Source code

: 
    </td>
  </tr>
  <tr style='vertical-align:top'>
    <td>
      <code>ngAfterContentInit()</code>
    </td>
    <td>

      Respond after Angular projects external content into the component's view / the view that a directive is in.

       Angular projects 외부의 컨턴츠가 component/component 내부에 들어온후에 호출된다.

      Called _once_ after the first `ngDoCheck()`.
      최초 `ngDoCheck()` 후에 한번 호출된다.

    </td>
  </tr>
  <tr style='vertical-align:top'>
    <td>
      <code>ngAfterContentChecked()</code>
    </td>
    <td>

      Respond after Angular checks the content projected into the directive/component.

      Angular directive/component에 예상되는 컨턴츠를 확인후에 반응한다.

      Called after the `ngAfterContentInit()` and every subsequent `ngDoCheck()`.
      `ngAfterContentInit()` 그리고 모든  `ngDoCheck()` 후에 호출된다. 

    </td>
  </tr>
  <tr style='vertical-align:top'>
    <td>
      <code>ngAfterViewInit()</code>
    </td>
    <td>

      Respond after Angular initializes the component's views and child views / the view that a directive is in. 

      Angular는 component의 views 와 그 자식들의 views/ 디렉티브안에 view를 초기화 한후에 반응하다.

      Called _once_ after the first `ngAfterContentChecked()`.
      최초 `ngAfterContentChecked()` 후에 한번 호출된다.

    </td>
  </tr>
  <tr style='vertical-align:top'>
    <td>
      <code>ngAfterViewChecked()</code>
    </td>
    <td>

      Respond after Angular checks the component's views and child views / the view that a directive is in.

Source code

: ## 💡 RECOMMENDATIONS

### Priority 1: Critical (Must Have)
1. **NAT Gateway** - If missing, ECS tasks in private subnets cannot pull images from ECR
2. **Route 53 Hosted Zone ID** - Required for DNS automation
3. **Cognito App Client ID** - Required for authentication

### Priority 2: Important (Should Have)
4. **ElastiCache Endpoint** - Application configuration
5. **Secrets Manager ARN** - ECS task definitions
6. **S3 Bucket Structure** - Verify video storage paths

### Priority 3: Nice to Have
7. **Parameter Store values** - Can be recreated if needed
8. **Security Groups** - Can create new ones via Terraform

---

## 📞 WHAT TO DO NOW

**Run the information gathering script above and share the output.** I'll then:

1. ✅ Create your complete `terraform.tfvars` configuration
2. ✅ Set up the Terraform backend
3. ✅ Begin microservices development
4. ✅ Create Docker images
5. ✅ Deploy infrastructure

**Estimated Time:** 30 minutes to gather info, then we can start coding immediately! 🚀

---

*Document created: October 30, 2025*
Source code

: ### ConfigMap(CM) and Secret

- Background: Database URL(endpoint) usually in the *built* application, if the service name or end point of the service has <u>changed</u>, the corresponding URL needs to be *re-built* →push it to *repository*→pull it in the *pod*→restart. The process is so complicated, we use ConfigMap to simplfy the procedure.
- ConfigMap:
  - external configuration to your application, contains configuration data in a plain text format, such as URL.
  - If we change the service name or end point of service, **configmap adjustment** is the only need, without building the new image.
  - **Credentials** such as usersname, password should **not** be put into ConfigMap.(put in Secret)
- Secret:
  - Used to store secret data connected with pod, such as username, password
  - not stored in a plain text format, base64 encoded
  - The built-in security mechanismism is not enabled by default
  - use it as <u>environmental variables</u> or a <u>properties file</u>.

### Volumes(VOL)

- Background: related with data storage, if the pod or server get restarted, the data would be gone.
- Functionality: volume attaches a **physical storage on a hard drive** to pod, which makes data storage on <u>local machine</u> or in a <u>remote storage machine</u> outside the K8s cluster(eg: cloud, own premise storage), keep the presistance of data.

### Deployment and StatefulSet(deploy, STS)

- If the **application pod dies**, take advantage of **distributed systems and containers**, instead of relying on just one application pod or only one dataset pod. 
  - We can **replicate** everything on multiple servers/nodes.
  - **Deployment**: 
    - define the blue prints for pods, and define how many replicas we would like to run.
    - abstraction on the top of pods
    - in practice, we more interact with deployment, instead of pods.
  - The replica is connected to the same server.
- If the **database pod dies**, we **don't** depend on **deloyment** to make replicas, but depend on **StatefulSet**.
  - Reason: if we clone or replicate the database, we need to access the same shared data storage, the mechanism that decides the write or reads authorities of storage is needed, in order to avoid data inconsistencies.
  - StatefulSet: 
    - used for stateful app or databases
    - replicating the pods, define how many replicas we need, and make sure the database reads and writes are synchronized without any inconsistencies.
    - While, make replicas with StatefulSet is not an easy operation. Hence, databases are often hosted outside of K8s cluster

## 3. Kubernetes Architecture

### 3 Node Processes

• EXERCISE BRIEF
Write out the data above once more, exactly as it reads.

• RESPONSE TO THE TASK
Source code

: 
    </td>
  </tr>
  <tr style='vertical-align:top'>
    <td>
      <code>ngAfterContentInit()</code>
    </td>
    <td>

      Respond after Angular projects external content into the component's view / the view that a directive is in.

       Angular projects 외부의 컨턴츠가 component/component 내부에 들어온후에 호출된다.

      Called _once_ after the first `ngDoCheck()`.
      최초 `ngDoCheck()` 후에 한번 호출된다.

    </td>
  </tr>
  <tr style='vertical-align:top'>
    <td>
      <code>ngAfterContentChecked()</code>
    </td>
    <td>

      Respond after Angular checks the content projected into the directive/component.

      Angular directive/component에 예상되는 컨턴츠를 확인후에 반응한다.

      Called after the `ngAfterContentInit()` and every subsequent `ngDoCheck()`.
      `ngAfterContentInit()` 그리고 모든  `ngDoCheck()` 후에 호출된다. 

    </td>
  </tr>
  <tr style='vertical-align:top'>
    <td>
      <code>ngAfterViewInit()</code>
    </td>
    <td>

      Respond after Angular initializes the component's views and child views / the view that a directive is in. 

      Angular는 component의 views 와 그 자식들의 views/ 디렉티브안에 view를 초기화 한후에 반응하다.

      Called _once_ after the first `ngAfterContentChecked()`.
      최초 `ngAfterContentChecked()` 후에 한번 호출된다.

    </td>
  </tr>
  <tr style='vertical-align:top'>
    <td>
      <code>ngAfterViewChecked()</code>
    </td>
    <td>

      Respond after Angular checks the component's views and child views / the view that a directive is in.

Source code

: ## 💡 RECOMMENDATIONS

### Priority 1: Critical (Must Have)
1. **NAT Gateway** - If missing, ECS tasks in private subnets cannot pull images from ECR
2. **Route 53 Hosted Zone ID** - Required for DNS automation
3. **Cognito App Client ID** - Required for authentication

### Priority 2: Important (Should Have)
4. **ElastiCache Endpoint** - Application configuration
5. **Secrets Manager ARN** - ECS task definitions
6. **S3 Bucket Structure** - Verify video storage paths

### Priority 3: Nice to Have
7. **Parameter Store values** - Can be recreated if needed
8. **Security Groups** - Can create new ones via Terraform

---

## 📞 WHAT TO DO NOW

**Run the information gathering script above and share the output.** I'll then:

1. ✅ Create your complete `terraform.tfvars` configuration
2. ✅ Set up the Terraform backend
3. ✅ Begin microservices development
4. ✅ Create Docker images
5. ✅ Deploy infrastructure

**Estimated Time:** 30 minutes to gather info, then we can start coding immediately! 🚀

---

*Document created: October 30, 2025*
Source code

: ### ConfigMap(CM) and Secret

- Background: Database URL(endpoint) usually in the *built* application, if the service name or end point of the service has <u>changed</u>, the corresponding URL needs to be *re-built* →push it to *repository*→pull it in the *pod*→restart. The process is so complicated, we use ConfigMap to simplfy the procedure.
- ConfigMap:
  - external configuration to your application, contains configuration data in a plain text format, such as URL.
  - If we change the service name or end point of service, **configmap adjustment** is the only need, without building the new image.
  - **Credentials** such as usersname, password should **not** be put into ConfigMap.(put in Secret)
- Secret:
  - Used to store secret data connected with pod, such as username, password
  - not stored in a plain text format, base64 encoded
  - The built-in security mechanismism is not enabled by default
  - use it as <u>environmental variables</u> or a <u>properties file</u>.

### Volumes(VOL)

- Background: related with data storage, if the pod or server get restarted, the data would be gone.
- Functionality: volume attaches a **physical storage on a hard drive** to pod, which makes data storage on <u>local machine</u> or in a <u>remote storage machine</u> outside the K8s cluster(eg: cloud, own premise storage), keep the presistance of data.

### Deployment and StatefulSet(deploy, STS)

- If the **application pod dies**, take advantage of **distributed systems and containers**, instead of relying on just one application pod or only one dataset pod. 
  - We can **replicate** everything on multiple servers/nodes.
  - **Deployment**: 
    - define the blue prints for pods, and define how many replicas we would like to run.
    - abstraction on the top of pods
    - in practice, we more interact with deployment, instead of pods.
  - The replica is connected to the same server.
- If the **database pod dies**, we **don't** depend on **deloyment** to make replicas, but depend on **StatefulSet**.
  - Reason: if we clone or replicate the database, we need to access the same shared data storage, the mechanism that decides the write or reads authorities of storage is needed, in order to avoid data inconsistencies.
  - StatefulSet: 
    - used for stateful app or databases
    - replicating the pods, define how many replicas we need, and make sure the database reads and writes are synchronized without any inconsistencies.
    - While, make replicas with StatefulSet is not an easy operation. Hence, databases are often hosted outside of K8s cluster

## 3. Kubernetes Architecture

### 3 Node Processes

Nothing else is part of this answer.